§ **THE TASK**:
Look below for the line that contains "cereal bowl: present [139,296,221,354]" and the line that contains "cup: present [46,277,96,349]", then restate both of them and every line in between, exactly. No picture goes in the copy.
##########
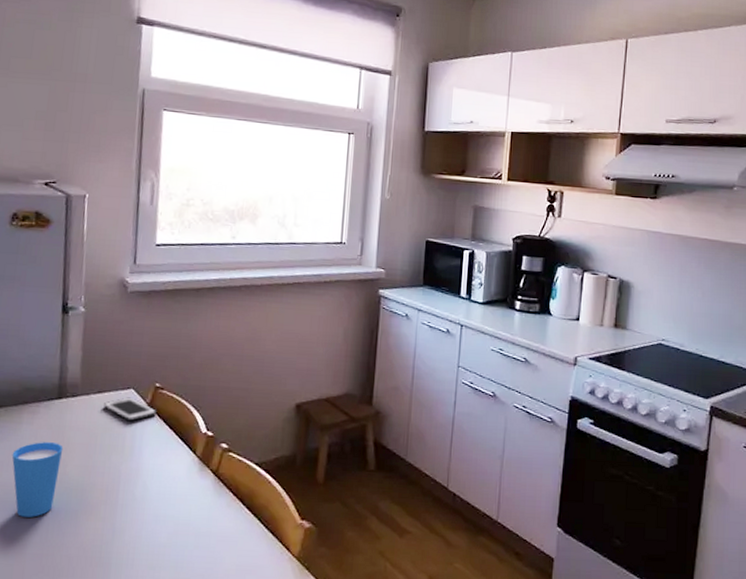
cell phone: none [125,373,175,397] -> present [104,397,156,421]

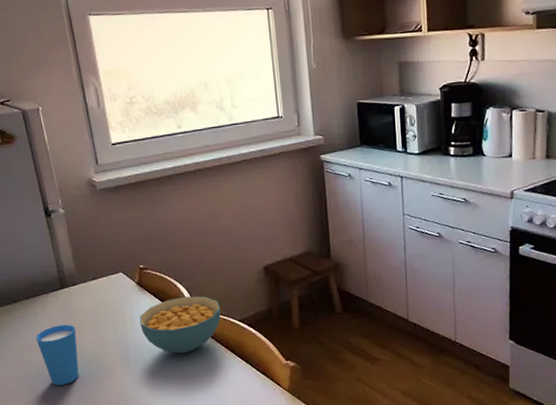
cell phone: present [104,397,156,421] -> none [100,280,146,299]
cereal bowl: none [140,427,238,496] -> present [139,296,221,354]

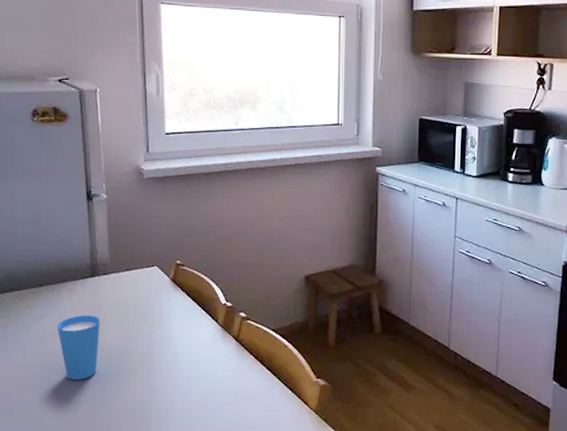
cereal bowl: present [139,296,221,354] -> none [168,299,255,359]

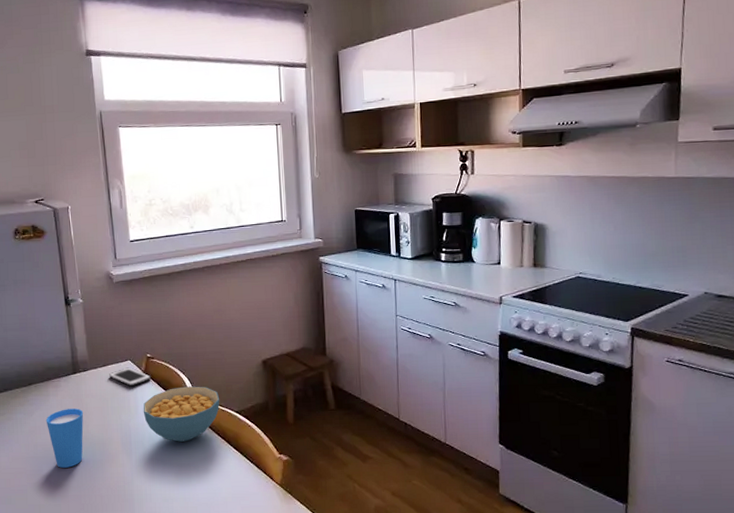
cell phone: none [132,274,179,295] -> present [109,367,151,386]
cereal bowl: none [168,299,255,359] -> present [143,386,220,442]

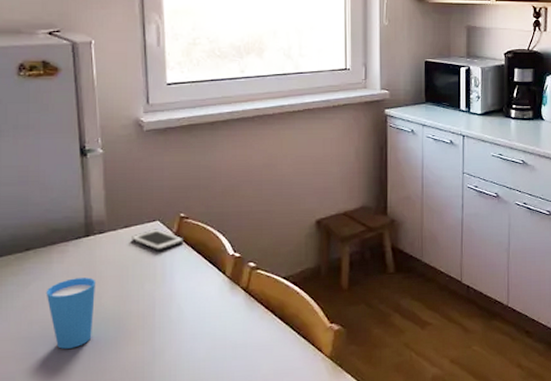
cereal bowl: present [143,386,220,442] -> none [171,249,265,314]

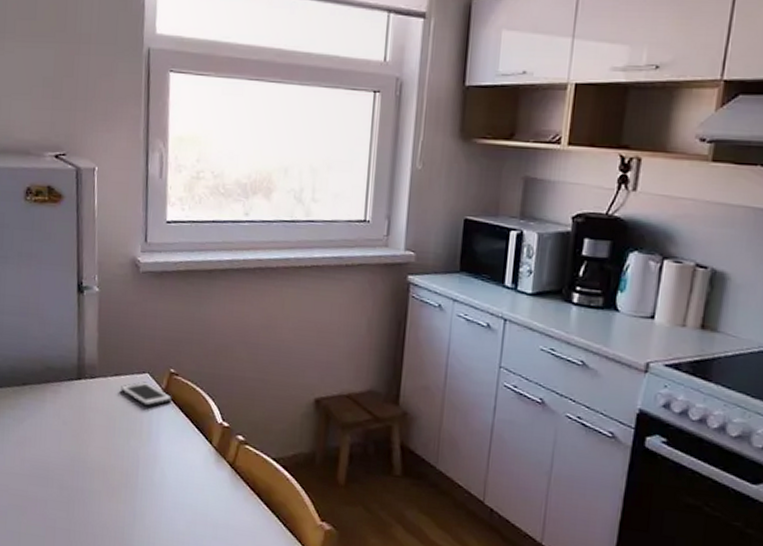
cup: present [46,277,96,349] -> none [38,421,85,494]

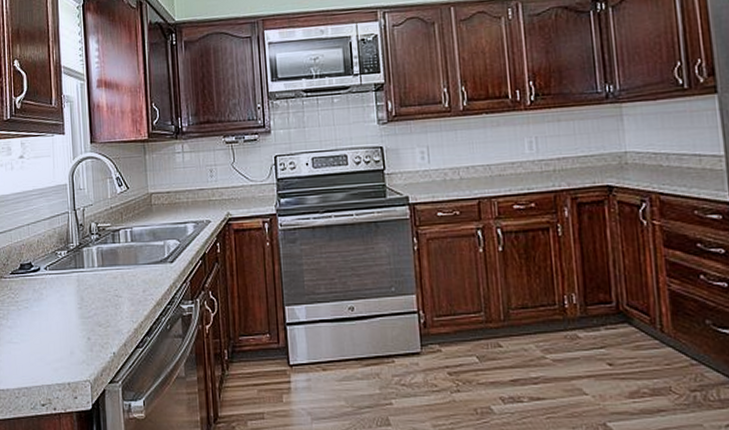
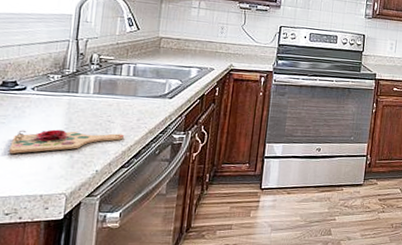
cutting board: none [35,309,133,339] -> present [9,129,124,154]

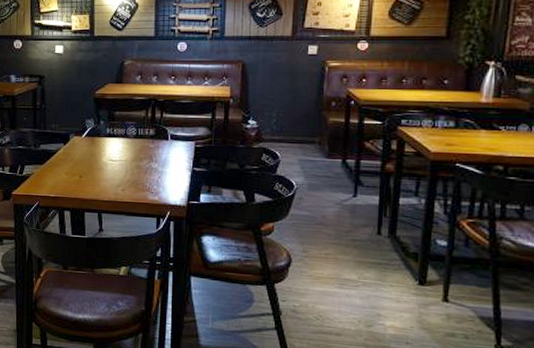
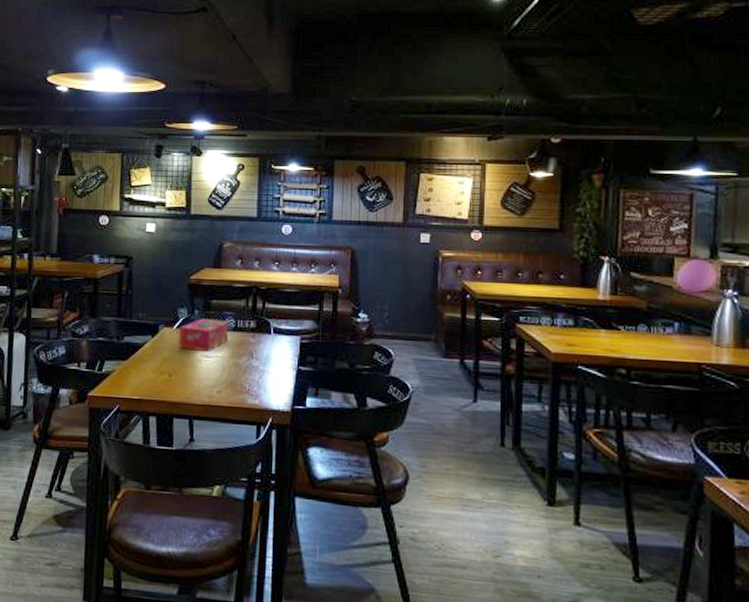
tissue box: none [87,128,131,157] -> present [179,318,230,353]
##########
§ **WRITTEN ANSWER**:
cereal bowl: present [139,296,221,354] -> none [168,299,255,359]

cell phone: none [132,274,179,295] -> present [109,367,151,386]
cereal bowl: none [168,299,255,359] -> present [143,386,220,442]

cereal bowl: present [143,386,220,442] -> none [171,249,265,314]

cup: present [46,277,96,349] -> none [38,421,85,494]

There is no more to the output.